Martin Anders reports on the Agen Workshop 2016

Christine Brechmier from France, Dustin Williamson from Maine and Martin Anders from Germany observe Sabrina’s French class.

Martin Anders teaches French in a Waldorf School in Kaltenkirchen, near Hamburg. He has attended every Agen Workshop since 2013, so his feedback is very important to me. Here is what he wrote about this year’s edition. My comments are in italics.

I was very satisfied with the variety of morning classes you were able to offer this year. Perfect.
(There was a French class with Sabrina Sebban-Janczak, a A2 English class with Tamara Galvan, a B2 English class with Judith Dubois, a Spanish class for beginners with Margarita Perez Garcia and a Breton class with Daniel Dubois.)

The choice of the afternoon workshops was excellent, too. It would indeed help if the workshops were longer and offered more practical training (David called it learner based activities). We almost always ran out of time. (I haven’t figured out how to make the afternoons longer. I guess running out of time means that it was a good workshop.)

On a second thought I would not extend the lunch break, finishing at six o’clock is ideal. Ben’s war rooms could not possibly start any later than 8.00/8.30 in the evening.

Some personal after-thoughts I wrote down in my notebook on the plane:

Our schools are sick. As a teacher, I have to ask myself: What do I want? Teach the language or math or physics to the minds of my students? Or do I want to reach out to them as individuals, create a safe place, rely on their strengths and not on their deficits, and help to develop their individual personalities?
It is not only the students who have to learn to show up as human beings. In the first hand it is us, the teachers who have to do this and eventually learn this. We must learn to be more than a big brain on two tiny legs. We must learn to be really present in front of our students, learn to open up to them, to feel where the energy goes in the room.

But how can we show up as human beings when we are not even able to do this in our own private lives, in our relations to others who are important to us? We cannot reach the heart of our students when our own hearts are heavy with fear or anger or arrogance.

What makes Agen so special to me? Because there will always be old friends as well as new people I may communicate with from heart to heart. I will never be able to thank Judy and Teri enough for giving birth to this safe place.

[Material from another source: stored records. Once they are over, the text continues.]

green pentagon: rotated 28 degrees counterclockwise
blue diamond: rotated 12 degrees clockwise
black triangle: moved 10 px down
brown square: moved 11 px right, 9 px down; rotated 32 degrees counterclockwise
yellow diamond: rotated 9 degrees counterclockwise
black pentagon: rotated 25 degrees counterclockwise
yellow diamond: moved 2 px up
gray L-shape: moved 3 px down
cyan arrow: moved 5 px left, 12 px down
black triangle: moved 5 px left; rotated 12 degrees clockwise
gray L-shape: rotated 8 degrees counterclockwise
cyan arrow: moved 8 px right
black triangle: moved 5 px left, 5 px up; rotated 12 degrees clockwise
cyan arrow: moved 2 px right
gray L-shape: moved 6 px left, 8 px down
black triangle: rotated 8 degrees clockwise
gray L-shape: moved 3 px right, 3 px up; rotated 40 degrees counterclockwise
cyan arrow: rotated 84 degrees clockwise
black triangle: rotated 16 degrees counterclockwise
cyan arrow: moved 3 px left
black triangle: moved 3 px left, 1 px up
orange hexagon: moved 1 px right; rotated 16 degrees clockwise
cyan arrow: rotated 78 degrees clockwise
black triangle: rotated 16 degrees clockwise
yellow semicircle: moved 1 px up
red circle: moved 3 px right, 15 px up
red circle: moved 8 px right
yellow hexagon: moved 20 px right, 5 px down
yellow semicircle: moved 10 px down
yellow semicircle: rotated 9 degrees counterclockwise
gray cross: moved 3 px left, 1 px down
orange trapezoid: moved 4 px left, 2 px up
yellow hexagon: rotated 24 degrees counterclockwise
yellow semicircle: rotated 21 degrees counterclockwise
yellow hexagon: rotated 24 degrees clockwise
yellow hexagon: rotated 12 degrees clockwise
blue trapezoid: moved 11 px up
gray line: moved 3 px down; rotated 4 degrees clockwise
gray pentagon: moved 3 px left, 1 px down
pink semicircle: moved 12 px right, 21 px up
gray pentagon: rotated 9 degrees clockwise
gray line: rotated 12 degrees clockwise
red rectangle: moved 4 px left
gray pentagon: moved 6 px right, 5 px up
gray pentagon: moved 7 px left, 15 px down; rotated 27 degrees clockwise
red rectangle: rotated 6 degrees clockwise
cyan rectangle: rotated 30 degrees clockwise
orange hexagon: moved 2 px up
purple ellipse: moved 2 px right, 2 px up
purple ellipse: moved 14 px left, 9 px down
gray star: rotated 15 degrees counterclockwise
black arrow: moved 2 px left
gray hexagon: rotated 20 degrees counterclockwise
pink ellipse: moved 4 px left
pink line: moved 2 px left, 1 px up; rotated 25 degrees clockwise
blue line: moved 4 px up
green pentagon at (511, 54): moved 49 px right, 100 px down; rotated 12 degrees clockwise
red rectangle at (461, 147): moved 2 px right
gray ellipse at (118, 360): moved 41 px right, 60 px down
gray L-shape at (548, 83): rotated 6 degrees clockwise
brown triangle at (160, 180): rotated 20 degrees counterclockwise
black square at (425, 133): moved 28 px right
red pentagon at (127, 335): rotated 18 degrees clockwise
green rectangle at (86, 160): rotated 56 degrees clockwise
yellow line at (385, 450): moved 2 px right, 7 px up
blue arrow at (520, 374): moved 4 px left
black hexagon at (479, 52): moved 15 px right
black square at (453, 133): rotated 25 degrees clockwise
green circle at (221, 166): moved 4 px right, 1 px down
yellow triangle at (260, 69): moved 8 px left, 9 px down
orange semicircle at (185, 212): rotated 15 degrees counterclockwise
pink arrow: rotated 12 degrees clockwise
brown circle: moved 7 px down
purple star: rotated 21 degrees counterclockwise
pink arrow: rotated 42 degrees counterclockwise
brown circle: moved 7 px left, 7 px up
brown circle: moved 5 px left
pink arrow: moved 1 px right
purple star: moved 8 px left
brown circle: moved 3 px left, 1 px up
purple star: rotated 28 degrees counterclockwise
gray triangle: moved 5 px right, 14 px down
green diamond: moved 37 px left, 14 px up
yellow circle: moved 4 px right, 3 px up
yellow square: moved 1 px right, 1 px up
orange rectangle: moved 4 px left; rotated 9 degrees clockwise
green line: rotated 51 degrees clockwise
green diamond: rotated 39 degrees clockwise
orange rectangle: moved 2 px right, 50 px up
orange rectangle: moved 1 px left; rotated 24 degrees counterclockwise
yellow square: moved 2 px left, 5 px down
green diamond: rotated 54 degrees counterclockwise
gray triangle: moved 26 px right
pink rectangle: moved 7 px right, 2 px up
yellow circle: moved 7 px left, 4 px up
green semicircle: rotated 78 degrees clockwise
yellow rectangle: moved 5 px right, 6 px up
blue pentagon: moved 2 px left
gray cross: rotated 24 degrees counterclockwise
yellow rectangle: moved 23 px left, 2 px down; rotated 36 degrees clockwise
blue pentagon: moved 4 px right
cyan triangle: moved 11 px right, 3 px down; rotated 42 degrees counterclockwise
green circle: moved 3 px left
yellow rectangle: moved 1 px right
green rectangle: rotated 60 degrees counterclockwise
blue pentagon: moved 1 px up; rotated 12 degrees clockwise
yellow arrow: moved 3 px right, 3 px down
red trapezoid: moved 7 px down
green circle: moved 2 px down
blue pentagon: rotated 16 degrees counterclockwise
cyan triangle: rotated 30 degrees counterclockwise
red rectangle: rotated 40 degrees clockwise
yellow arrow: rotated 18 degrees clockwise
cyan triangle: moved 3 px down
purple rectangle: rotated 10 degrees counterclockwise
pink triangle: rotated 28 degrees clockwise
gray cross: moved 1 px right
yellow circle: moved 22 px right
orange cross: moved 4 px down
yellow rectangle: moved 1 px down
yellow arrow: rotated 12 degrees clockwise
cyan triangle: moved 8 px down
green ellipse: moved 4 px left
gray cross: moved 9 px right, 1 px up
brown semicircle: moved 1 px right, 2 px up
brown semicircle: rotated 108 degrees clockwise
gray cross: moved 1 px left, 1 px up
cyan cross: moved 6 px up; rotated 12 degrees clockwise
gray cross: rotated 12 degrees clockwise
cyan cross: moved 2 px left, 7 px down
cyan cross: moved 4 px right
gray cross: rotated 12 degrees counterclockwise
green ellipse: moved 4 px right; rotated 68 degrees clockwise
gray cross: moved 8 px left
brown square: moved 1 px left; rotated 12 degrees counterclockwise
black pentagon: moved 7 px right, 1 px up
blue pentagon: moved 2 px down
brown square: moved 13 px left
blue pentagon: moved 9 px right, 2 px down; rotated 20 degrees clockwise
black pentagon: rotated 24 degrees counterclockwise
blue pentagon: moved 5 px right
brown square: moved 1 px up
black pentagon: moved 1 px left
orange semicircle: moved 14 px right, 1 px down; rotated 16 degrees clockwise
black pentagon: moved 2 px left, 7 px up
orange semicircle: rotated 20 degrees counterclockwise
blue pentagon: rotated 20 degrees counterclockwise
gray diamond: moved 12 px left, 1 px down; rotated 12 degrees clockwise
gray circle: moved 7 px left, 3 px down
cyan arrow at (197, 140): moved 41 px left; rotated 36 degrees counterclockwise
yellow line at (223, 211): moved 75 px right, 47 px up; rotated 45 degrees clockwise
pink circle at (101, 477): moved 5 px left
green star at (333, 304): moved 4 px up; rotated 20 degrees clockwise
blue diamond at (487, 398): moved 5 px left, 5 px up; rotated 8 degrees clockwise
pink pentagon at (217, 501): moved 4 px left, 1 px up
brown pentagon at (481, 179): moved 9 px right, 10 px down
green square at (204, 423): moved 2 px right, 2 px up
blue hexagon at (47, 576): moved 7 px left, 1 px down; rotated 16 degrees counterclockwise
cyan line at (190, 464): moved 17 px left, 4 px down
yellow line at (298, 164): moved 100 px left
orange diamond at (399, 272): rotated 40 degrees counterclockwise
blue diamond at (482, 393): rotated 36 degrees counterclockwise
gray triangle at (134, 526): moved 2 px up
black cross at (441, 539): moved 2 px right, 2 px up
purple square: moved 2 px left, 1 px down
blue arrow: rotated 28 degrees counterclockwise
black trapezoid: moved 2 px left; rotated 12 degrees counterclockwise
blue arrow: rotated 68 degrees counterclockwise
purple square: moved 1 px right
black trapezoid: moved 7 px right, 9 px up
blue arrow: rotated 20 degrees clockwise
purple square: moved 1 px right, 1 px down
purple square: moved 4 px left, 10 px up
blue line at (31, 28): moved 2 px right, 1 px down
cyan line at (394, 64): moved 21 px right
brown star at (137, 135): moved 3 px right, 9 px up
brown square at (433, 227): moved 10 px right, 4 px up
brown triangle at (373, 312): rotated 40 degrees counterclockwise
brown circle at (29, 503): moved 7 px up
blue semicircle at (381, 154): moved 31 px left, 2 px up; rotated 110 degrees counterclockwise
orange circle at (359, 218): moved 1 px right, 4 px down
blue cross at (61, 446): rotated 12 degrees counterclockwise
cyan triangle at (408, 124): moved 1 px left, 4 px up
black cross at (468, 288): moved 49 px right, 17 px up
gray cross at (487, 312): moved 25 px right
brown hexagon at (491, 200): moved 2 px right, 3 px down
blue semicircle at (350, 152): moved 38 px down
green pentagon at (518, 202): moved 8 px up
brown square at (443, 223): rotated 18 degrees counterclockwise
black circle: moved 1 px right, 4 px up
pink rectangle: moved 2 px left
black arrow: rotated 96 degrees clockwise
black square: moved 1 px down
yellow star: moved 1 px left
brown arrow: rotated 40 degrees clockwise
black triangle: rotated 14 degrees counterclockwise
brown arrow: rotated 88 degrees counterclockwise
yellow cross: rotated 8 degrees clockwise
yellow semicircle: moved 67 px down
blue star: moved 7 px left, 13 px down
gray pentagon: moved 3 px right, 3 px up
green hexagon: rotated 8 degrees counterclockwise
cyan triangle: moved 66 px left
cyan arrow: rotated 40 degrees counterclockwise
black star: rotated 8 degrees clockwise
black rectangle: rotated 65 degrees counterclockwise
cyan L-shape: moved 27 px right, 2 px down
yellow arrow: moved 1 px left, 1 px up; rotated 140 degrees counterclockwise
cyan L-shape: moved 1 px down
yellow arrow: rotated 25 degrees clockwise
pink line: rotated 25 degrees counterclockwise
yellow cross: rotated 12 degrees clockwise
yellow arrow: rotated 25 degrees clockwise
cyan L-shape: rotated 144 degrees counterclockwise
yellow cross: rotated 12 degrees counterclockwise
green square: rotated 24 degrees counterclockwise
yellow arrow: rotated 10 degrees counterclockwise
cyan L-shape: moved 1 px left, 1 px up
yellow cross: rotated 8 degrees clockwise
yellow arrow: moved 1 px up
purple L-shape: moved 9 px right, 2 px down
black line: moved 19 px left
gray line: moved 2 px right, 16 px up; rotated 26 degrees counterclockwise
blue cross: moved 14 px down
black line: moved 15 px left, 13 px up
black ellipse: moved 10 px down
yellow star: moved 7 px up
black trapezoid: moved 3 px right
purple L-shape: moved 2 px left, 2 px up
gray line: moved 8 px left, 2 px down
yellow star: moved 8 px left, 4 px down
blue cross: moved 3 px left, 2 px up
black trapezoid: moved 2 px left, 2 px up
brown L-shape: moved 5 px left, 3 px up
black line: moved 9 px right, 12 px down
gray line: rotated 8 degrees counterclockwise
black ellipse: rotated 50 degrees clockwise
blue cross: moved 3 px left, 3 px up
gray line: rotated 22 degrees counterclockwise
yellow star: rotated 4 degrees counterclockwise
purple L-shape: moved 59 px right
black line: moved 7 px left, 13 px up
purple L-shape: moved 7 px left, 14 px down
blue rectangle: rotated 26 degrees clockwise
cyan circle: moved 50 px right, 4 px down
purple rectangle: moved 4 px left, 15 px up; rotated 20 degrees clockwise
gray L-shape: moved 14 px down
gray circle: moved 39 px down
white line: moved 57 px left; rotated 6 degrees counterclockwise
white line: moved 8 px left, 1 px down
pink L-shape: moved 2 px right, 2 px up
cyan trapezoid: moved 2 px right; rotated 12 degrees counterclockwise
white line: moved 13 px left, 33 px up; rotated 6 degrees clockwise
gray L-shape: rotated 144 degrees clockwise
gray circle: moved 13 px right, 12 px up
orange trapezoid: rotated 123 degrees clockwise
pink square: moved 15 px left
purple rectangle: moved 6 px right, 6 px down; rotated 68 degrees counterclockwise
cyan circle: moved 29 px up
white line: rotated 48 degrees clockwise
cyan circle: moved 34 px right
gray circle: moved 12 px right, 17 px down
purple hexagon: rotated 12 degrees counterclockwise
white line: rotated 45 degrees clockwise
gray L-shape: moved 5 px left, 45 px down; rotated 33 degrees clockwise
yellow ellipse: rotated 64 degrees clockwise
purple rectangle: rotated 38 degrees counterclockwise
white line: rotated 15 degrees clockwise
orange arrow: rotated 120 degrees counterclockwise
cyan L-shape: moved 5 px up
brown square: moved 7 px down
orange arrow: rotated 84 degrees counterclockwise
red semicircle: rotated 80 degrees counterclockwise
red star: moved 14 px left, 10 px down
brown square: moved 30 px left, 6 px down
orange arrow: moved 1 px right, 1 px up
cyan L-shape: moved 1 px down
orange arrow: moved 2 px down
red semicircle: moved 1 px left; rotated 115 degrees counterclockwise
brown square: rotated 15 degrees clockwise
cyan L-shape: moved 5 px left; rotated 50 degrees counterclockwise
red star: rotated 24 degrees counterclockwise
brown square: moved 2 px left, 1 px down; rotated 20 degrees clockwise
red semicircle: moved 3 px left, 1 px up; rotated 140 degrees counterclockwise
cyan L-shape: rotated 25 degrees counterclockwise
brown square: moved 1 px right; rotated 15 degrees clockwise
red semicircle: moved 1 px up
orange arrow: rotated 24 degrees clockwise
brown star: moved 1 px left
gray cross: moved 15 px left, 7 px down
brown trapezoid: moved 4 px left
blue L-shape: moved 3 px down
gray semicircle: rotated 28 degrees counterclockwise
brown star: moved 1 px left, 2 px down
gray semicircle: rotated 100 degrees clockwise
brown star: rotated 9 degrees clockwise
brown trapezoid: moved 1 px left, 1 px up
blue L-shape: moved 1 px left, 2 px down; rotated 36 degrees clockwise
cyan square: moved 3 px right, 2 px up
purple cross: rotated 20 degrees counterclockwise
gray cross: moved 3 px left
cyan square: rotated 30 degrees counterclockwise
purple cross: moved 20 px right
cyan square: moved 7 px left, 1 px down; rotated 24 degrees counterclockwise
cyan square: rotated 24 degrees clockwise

At the heart of the conference are the language classes where experienced teachers demonstrate how to do a week of Comprehensible Input and invite the participants to stand up and get coached afterwards. Not easy to be the first and take over the teaching for some time. But nervosity disappears in front of a group of open-minded students eager to acquire and get to know another teacher daring to stand in front of them not only as a language expert, but also as a human being opening up to them and inviting them to do the same.

Without wanting to offend any other of the great people who found their way to Agen this year but whom I had not the opportunity to talk to, I would like to give my special thanks to Ben, Laurie, Angela, Petra, David, Kathrin, Sabrina, Robert and, last but not least, Imara, Meika’s wonderful daughter participating in the French class, for helping me to be a little bit more myself.

Thank you, Martin, for your kind words and thoughtful reflections.